Wednesday, July 27, 2011

                                                    My Tobacco Role

The summer before my first year of college, I worked for the Agricultural Stabilization and Conservation Service (ASCS) office in Lewis County, Kentucky, doing a job that no longer exists. It was back in the days when tobacco allotments were distributed by acreage rather than by pounds, requiring surveyors to measure each plot to be sure that farmers weren’t growing too much. That was my job and I crisscrossed the county that summer of 1966, going up hills and hollows, paying visits on farmers and their burley crops.

It was an interesting job and helped to teach me quite a bit about human nature. All the farmers that summer knew exactly what their allotment size was and most had gone to the trouble to carefully plan their planting. These fields were blissfully trouble-free for the surveyor, with straight rows and squared ends that made my job easy. When I came upon such a tract, I almost always knew that the calculations I made at the end of the job would indicate that the amount of tobacco planted and the allotment allowed were precisely the same.

But there were some fields that were not that way. The rows were less than straight and the ends were uneven. Sometimes the lay of the land dictated such a pattern, but often it seemed that the farmer had just thrown the tobacco plants in the air and let them take root where they landed!

I hated measuring such fields. It was my job to square them up on paper and produce a consistent pattern that would translate into a measurable plot. To be honest, sometimes it required a great deal of imagination to make sense out of such haphazard and careless planting.
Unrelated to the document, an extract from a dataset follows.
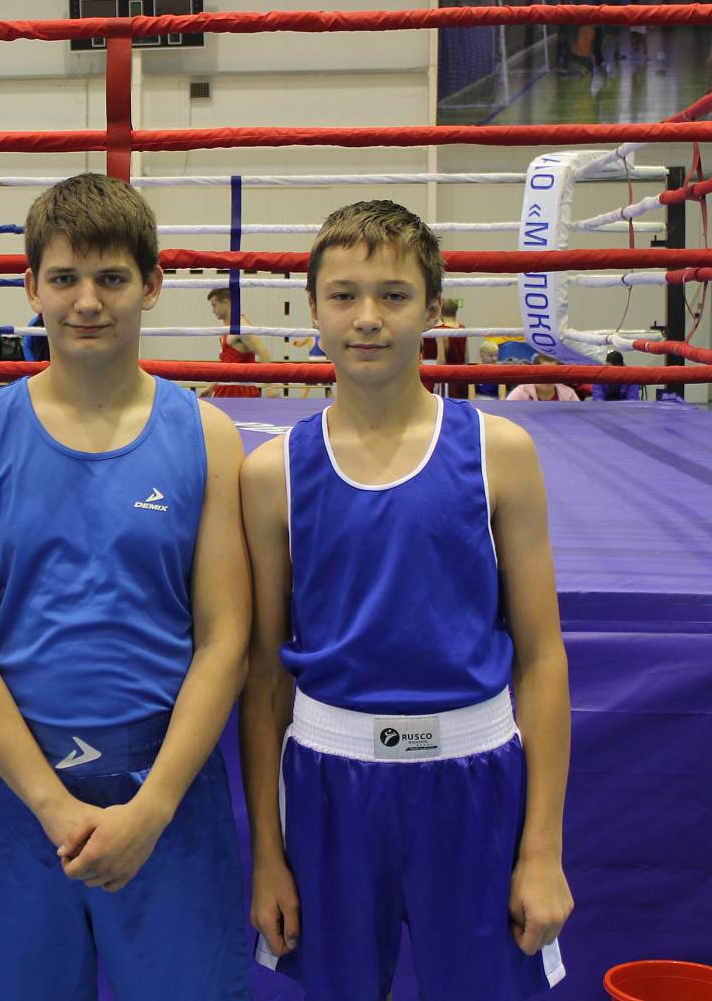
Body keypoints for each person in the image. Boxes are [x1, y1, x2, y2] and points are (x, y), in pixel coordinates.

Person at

Invariably, I would find that most of farmers with such fields never had a clue as to whether they were over or under their prescribed allotment allowance.

If they were under in their allotment, they were cheating themselves out of part of their crop and if they were over they would have a second visit from an ASCS employee. I would return (or another surveyor) to see them in an even less enjoyable role, that of the tobacco destroyer.

On this second visit, I was required to oversee their destruction of the excess part of their crop. I hated that phase of the job and, of course, farmers hated to see me return! To add insult to injury, they had to pay a pretty steep fee to ASCS to destroy their own tobacco.

My experience that hot, hazy summer over forty years ago really imitates life, doesn’t it? Some people plan their lives very carefully, knowing what the requirements are and taking great pains to establish the proper boundaries. As a result, the blessings from God flow. Other folks are careless and carefree, not putting much effort or intentionality into their life plan. The end result is that they cheat themselves out of the real joys of life and find themselves unprepared for the final day of reckoning (from PHILosophically Speaking, pages 139-142).